Using the upper bound $\frac{\partial P}{\partial K} < 1$ it follows that $$ \frac{\partial I}{\partial \log K} < \frac{1}{\sqrt T} \frac{ 1 - N(-d_2)}{N'(-d_2)} $$ Instead of using the lower bound $\frac{\partial P}{\partial K} >0$, a better lower bound is given by $\frac{\partial P}{\partial K} > \frac{P}{K}$ which leads to $$ \frac{\partial I}{\partial \log K} > \frac{1}{\sqrt T} \frac{ N(d_1) - 1}{N'(d_1)} $$

Now there is something called the Mills ratio; $$ \frac{1 - N(x)}{N'(x)} < \frac{1}{x} \quad \forall x>0 $$ Since $\lim_{T \rightarrow \infty} d_2 = -\infty$, $\exists T_2$ such that $\forall T > T_2 \; d_2 < 0$. Similarly as $\lim_{T \rightarrow \infty} d_1 = \infty$, $\exists T_1$ such that $\forall T > T_1 \; d_1 > 0$. Thus when looking at $T \rightarrow \infty$ it is fine to take $d_2 < 0$ and $d_1 > 0$.

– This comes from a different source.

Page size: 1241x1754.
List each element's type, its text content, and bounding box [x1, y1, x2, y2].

Thus for large enough $T$ $$ -\frac{1}{\sqrt T}\frac{1}{d_1} < \frac{\partial I}{\partial \log K} < -\frac{1}{\sqrt T} \frac{1}{d_2} $$ Finally then $$ 0 \leq \lim_{T \rightarrow \infty}\; \frac{\partial I}{\partial \log K} \leq 0 $$ which implies $$ \lim_{T \rightarrow \infty} \frac{\partial I}{\partial \log K} = 0 $$ It can also be shown from the above inequality that for large $T$, $\frac{\partial I}{\partial \log K} = O(\frac{1}{T})$

Although not so simple, I think this is the simplest possible maths way to show the skew flattens as $T \to \infty$.

Answer 4

The volatility smile is seen when Black Scholes' model assumptions are broken.

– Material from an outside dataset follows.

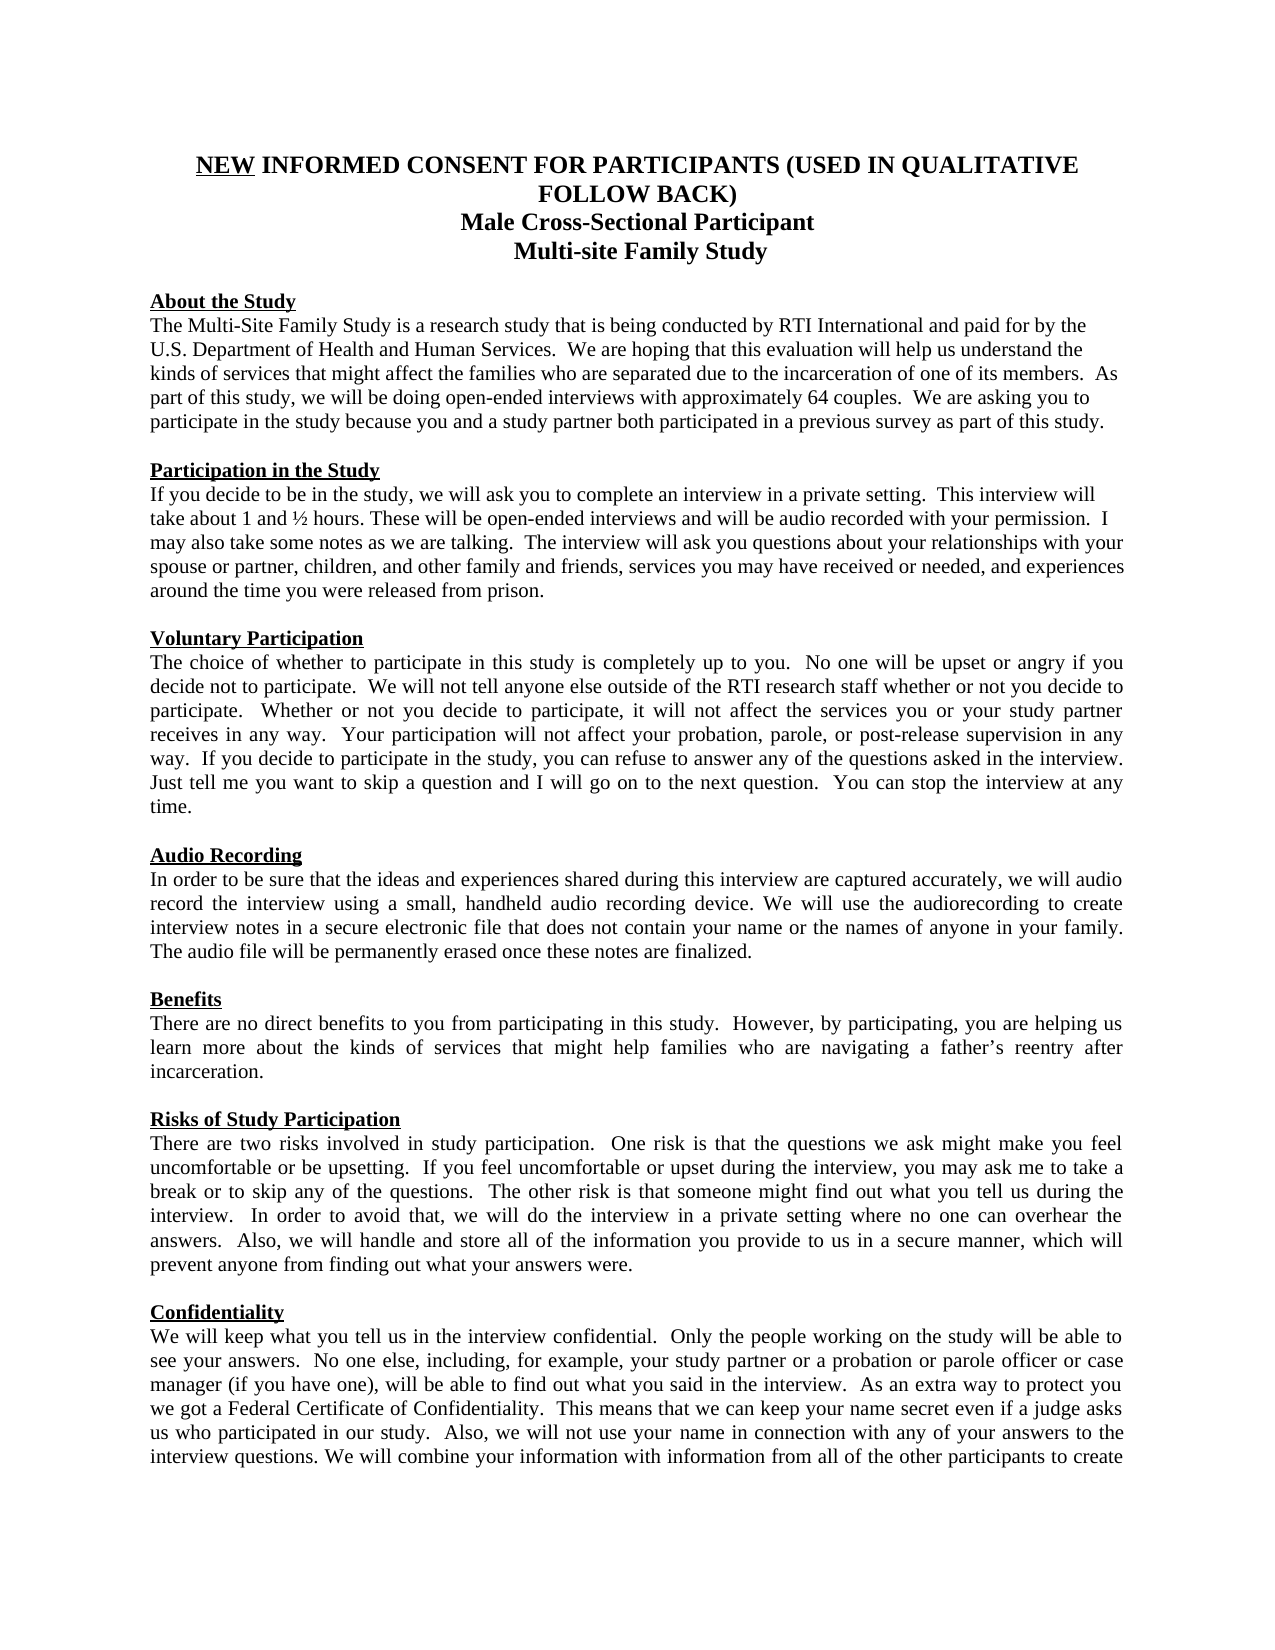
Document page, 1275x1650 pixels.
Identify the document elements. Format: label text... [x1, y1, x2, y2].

When you see a flattening, the assumption breakage eases up a little (if the assumptions held you would se a pretty flat line!).

Usually smiles are are due to the possibility of price change momentum.

I.e. a price move in one period causes subsequent period moves in the same direction.

Think of a market crash. A large drop precedes a surge to the exit.

BS assumes returns are IID, however.

During short periods you might see such momentum, which lessens over longer horizons.

There may be a horizon where you could see mean reversion.

E.g. a large drop would be the precursor to 'corrections' back in the other direction to a longer term mean.

To sum up, what you are see is a change in autocorrelation over differing time periods.

Answer 5

Basically what we are talking about here is the volatility of implied volatility. This decreases with expiration - why? Because not only volatility but also the volatility of volatility is mean reverting. Meaning: Short-term implied volatilities are more volatile and the further you look into the future the flatter the smile becomes as mean reversion wins out.

Have also a look at this excellent presentation by quant legend Emanuel Derman:
http://finmath.stanford.edu/seminars/documents/Stanford.Smile.Derman.pdf

Answer 6

Because as the number of data points grows, the sum of returns would become more and more normal. As that becomes normal, smile becomes flatter and flatter. Why does the sum of returns become normal as number of data points increase? Because some periods where the volatility was high would be offset by other periods when the volatility was low. You would have enough data points to get a nice normal curve for the returns distribution. Why does a normal curve give a flat vol smile? That's the assumption of the Black Scholes model "vol is constant". So it fits back in.

Answer 7

everyone here is giving arbitrary answers based on various different models.

I think the real reason is that once you get past a certain time horizon, the long term vol doesn't really mean anything - if you try and trade it you're going to get a price so wide that nuances from different models don't really mean anything.

If you want to trade something where the price mainly comes from skew, or kurtosis, then the price it not so much going to be based on the level of that, bur rather the current price to enter into a hedge that is close enough at the longest reasonable maturity + expected costs to role the hedge once they become an option.